- 练习题目:
(A) 根据给定文本，作者在 Elasticsearch 中定义推理端点时用的是哪个模型？
(B) 照抄给定文本中的一段：它以含有“PUT _ingest/pipeline/amazon_10k_query_profile_pipeline”的文字开头，以“and target user.”结尾。

- 给定文本:

▬▬▬

1. Sunny Days Entertainment Bendems Collectible Posable Figures - Bobs Burgers: Bob
2. Star Wars Childs Boba Fett Costume, Medium
3. DIAMOND SELECT TOYS Batman The Animated Series: Ra's Al Ghul Resin Bust Figure

我的一位同事可能会非常高兴 Bob's Burgers 的 Bob 成为超级英雄商品 @Jeff Vestal 的头号商品。

那么现在呢？

HyDE

这是一个想法。让我们使用 LLM 来提高数据质量，并使向量搜索更有效。有一种称为 HyDE 的技术。该提议非常直观。查询包含关键内容，即关键字 “Superhero” 和 “Bobblehead”。但是，它没有捕获我们实际搜索的文档的形式和结构。换句话说，搜索查询在形式上与索引文档不同，尽管它们可能有共同的内容。因此，对于关键字和语义搜索，我们将内容与内容匹配，但不将形式与形式匹配。

HyDE 使用 LLM 将查询转换为假设文档（hypothetical documents），这些文档捕获相关性模式，但不包含可以回答查询的实际内容。然后嵌入假设文档并用于向量搜索。简而言之，我们将形式与形式匹配，将内容与内容匹配。

让我们针对电子商务稍微修改一下这个想法。

查询配置文件

我所说的查询配置文件实际上是获取多个元数据字段，并将它们转换为类似于用户偏好和可能请求的一段文本。然后嵌入此查询配置文件，并对其进行后续向量搜索。指示 LLM 创建一个文档，模仿用户在搜索产品时可能要求的内容。流程如下：

我认为这种方法有两个主要优点：

将来自多个字段的信息整合到一个文档中。
捕获用户请求的可能形式，并在执行此操作时覆盖尽可能多的基础。

生成的文本信息丰富，在搜索时可能会给我们带来更好的结果。让我们实现它并看看会发生什么。

实现查询配置文件

我们将使用 LLM 处理器在 Elasticsearch 中定义一个管道。我将使用我公司的 Azure OpenAI 部署中的 GPT-4o mini，因此让我们像这样定义推理端点：

PUT _inference/completion/azure_openai_gpt4omini_completion
{
    "service": "azureopenai",
    "service_settings": {
        "api_key": <YOUR API KEY>
        "resource_name": <YOUR RESOURCE NAME>,
        "deployment_id": "gpt-4o-mini",
        "api_version": "2024-06-01"
    }
}

现在让我们定义一个包含查询配置文件 prompt 的摄取管道。

PUT _ingest/pipeline/amazon_10k_query_profile_pipeline
{
  "processors": [
    {
      "script": {
        "source": """
    ctx.query_profile_prompt = 'Given a {product}, create a detailed query 
    profile written from a customers perspective describing what they are 
    looking for when shopping for this exact item. Include key characteristics 
    like type, features, use cases, quality aspects, materials, and target user. 
    Focus on aspects a shopper would naturally mention in their search query. 
    
    Format: descriptive text without bullet points or sections.

▬▬▬

- 所示数据:

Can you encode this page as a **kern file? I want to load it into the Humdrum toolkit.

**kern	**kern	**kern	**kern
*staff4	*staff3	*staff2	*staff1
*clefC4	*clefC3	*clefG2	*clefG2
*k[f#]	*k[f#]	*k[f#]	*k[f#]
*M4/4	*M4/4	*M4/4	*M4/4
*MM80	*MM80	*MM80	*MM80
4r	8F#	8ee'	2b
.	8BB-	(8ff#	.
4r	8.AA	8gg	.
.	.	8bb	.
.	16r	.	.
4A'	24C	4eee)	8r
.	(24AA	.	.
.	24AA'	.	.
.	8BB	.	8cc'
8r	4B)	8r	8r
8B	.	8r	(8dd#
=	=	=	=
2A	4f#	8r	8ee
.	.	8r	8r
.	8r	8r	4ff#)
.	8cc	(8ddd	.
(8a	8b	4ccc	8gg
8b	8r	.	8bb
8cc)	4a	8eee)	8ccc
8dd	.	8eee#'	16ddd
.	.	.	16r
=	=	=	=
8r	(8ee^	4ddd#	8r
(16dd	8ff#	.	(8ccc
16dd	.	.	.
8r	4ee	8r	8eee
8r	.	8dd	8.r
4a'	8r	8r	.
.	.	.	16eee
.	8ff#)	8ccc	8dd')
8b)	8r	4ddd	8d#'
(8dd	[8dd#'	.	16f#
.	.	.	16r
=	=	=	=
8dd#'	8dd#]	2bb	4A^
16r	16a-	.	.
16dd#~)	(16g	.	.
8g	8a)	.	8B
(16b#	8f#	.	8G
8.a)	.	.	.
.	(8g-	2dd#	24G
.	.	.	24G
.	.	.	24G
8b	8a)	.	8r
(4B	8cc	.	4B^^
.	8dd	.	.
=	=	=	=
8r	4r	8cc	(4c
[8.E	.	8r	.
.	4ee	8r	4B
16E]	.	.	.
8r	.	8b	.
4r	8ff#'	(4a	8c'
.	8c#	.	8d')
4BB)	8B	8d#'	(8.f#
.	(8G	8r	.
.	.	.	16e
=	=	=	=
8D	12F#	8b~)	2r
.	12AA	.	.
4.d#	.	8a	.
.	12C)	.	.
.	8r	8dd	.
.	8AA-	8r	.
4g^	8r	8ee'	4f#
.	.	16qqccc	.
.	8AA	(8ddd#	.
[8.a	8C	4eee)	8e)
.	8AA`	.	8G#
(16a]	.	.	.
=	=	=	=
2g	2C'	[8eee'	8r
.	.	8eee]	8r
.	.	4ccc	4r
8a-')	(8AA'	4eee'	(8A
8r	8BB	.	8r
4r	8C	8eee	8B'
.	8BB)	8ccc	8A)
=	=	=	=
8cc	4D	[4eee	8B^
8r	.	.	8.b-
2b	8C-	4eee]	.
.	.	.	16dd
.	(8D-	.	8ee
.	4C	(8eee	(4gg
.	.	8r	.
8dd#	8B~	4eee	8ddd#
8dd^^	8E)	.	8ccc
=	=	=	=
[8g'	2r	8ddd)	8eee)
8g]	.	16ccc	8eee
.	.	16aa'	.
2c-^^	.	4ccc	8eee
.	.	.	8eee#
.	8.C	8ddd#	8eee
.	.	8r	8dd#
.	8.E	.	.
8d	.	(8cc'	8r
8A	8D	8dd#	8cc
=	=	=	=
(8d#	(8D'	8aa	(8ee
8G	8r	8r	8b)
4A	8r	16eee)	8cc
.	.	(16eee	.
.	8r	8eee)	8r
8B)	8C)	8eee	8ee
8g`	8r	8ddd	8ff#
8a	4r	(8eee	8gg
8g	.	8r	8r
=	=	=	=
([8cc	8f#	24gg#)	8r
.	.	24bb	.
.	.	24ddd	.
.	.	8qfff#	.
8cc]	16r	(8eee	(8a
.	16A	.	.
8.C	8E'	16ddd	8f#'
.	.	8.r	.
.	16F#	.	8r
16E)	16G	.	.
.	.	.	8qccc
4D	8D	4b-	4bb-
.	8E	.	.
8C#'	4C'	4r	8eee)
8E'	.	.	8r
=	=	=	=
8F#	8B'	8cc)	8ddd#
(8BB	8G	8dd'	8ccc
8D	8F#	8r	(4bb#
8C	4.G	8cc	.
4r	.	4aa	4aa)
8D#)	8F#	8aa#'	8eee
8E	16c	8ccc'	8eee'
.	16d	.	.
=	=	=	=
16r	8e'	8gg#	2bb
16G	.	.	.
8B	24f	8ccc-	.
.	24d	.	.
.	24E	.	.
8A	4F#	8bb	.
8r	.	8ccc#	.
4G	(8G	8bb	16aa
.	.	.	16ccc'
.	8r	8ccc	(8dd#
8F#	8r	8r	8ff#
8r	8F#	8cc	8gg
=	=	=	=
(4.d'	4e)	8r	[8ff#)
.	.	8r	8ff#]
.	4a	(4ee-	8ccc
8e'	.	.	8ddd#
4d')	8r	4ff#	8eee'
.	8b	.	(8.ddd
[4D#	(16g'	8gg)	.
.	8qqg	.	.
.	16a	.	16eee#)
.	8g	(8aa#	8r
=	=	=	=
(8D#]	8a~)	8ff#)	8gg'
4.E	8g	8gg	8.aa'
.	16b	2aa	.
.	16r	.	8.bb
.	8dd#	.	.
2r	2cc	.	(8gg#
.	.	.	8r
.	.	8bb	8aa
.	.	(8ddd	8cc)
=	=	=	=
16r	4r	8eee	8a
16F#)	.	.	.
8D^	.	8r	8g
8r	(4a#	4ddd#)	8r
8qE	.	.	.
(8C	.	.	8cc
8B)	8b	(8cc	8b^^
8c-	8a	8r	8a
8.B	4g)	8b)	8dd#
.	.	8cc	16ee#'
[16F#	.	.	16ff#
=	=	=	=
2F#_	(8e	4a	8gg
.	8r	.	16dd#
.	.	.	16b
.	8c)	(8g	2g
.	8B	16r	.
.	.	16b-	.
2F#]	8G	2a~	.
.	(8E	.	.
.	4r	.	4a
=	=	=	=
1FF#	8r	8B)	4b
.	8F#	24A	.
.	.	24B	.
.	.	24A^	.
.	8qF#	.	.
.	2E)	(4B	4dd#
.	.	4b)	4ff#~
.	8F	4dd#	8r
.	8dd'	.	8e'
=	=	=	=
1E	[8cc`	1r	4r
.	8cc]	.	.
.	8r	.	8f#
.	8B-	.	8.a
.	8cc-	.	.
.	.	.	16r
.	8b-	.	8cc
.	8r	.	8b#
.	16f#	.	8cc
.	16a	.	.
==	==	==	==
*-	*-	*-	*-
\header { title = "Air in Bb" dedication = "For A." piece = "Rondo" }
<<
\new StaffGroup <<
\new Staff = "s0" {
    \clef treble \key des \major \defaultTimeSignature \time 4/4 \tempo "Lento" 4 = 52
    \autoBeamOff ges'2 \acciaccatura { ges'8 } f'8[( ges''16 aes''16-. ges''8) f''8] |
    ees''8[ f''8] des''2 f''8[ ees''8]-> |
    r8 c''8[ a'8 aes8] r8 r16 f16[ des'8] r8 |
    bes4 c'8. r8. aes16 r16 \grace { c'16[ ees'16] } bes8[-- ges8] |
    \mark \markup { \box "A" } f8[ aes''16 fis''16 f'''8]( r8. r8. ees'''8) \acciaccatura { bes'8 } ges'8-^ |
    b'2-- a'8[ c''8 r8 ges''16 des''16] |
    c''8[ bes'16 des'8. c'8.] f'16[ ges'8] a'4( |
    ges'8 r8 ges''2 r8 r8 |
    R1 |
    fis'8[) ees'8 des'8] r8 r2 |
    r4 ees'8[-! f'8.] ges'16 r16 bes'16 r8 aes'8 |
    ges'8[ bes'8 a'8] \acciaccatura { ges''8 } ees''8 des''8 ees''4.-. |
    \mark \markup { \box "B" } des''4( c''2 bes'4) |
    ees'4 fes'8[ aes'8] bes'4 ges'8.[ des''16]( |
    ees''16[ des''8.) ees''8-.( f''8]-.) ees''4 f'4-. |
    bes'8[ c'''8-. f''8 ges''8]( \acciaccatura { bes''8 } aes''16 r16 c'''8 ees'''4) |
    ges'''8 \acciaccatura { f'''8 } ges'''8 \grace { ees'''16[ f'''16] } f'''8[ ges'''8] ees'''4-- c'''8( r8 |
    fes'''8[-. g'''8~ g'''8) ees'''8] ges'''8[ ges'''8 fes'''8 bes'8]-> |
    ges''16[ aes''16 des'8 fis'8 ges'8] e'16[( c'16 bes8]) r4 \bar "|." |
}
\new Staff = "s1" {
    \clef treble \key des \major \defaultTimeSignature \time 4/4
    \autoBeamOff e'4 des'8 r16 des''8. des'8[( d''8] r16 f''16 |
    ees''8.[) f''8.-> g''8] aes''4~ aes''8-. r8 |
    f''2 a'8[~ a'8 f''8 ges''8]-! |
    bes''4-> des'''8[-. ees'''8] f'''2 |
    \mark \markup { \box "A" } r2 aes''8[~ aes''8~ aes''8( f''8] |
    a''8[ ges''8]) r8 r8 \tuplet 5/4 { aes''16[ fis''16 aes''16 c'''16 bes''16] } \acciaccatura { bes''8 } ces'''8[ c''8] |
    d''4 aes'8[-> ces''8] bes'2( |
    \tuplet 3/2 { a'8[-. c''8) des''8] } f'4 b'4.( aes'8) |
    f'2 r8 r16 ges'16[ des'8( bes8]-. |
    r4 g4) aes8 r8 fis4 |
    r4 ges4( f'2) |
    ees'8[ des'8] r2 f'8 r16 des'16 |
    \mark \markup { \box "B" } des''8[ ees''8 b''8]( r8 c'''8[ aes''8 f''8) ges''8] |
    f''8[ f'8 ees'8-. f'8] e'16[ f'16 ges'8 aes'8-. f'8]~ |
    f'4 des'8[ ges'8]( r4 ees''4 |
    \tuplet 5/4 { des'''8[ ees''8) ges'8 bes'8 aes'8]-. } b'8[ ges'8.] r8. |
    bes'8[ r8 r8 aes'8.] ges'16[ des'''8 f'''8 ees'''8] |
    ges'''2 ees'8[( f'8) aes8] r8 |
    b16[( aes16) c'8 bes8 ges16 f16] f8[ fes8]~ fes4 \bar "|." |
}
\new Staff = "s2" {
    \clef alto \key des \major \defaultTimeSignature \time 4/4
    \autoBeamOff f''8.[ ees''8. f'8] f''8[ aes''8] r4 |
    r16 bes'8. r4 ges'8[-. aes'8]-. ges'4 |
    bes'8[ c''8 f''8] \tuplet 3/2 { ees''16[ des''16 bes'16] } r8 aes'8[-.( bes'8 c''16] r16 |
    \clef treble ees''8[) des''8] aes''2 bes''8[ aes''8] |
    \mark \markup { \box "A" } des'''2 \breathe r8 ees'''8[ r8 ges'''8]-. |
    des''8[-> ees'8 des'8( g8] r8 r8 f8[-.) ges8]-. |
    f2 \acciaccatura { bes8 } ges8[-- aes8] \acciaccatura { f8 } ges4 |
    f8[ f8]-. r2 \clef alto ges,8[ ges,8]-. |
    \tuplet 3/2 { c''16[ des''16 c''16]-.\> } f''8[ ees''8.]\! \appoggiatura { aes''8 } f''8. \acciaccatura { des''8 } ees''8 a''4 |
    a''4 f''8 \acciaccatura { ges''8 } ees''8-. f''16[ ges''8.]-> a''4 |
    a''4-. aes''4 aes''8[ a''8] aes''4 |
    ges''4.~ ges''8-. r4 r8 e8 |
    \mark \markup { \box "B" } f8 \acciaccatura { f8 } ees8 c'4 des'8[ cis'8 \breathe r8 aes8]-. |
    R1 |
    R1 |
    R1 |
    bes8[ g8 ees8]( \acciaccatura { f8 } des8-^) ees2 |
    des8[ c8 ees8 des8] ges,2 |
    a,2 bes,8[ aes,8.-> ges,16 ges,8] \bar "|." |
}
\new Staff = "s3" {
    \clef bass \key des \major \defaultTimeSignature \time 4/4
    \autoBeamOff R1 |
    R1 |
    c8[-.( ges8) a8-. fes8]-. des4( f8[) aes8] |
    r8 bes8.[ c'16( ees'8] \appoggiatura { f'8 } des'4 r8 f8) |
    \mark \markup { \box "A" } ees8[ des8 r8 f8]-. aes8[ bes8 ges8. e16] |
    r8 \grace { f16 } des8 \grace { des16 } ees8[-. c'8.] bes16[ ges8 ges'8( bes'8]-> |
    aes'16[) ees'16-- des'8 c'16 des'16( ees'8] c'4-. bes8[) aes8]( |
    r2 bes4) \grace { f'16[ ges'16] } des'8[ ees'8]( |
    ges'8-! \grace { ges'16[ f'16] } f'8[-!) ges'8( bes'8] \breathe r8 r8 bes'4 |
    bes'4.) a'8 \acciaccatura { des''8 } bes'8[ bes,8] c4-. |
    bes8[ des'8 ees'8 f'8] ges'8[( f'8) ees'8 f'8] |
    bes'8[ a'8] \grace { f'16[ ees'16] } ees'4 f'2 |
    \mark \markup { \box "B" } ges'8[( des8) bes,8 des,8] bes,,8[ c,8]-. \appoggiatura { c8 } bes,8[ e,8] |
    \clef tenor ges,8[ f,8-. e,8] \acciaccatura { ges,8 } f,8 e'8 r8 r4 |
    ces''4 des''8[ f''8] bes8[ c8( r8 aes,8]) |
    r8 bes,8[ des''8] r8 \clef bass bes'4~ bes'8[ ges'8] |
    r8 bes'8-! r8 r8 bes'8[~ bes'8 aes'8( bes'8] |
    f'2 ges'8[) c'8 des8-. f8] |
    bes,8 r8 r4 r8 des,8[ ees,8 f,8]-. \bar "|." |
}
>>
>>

▬▬▬

- 逐题答案:
(A) GPT-4o mini，来自作者公司的 Azure OpenAI 部署。

(B)
PUT _ingest/pipeline/amazon_10k_query_profile_pipeline
{
  "processors": [
    {
      "script": {
        "source": """
    ctx.query_profile_prompt = 'Given a {product}, create a detailed query 
    profile written from a customers perspective describing what they are 
    looking for when shopping for this exact item. Include key characteristics 
    like type, features, use cases, quality aspects, materials, and target user.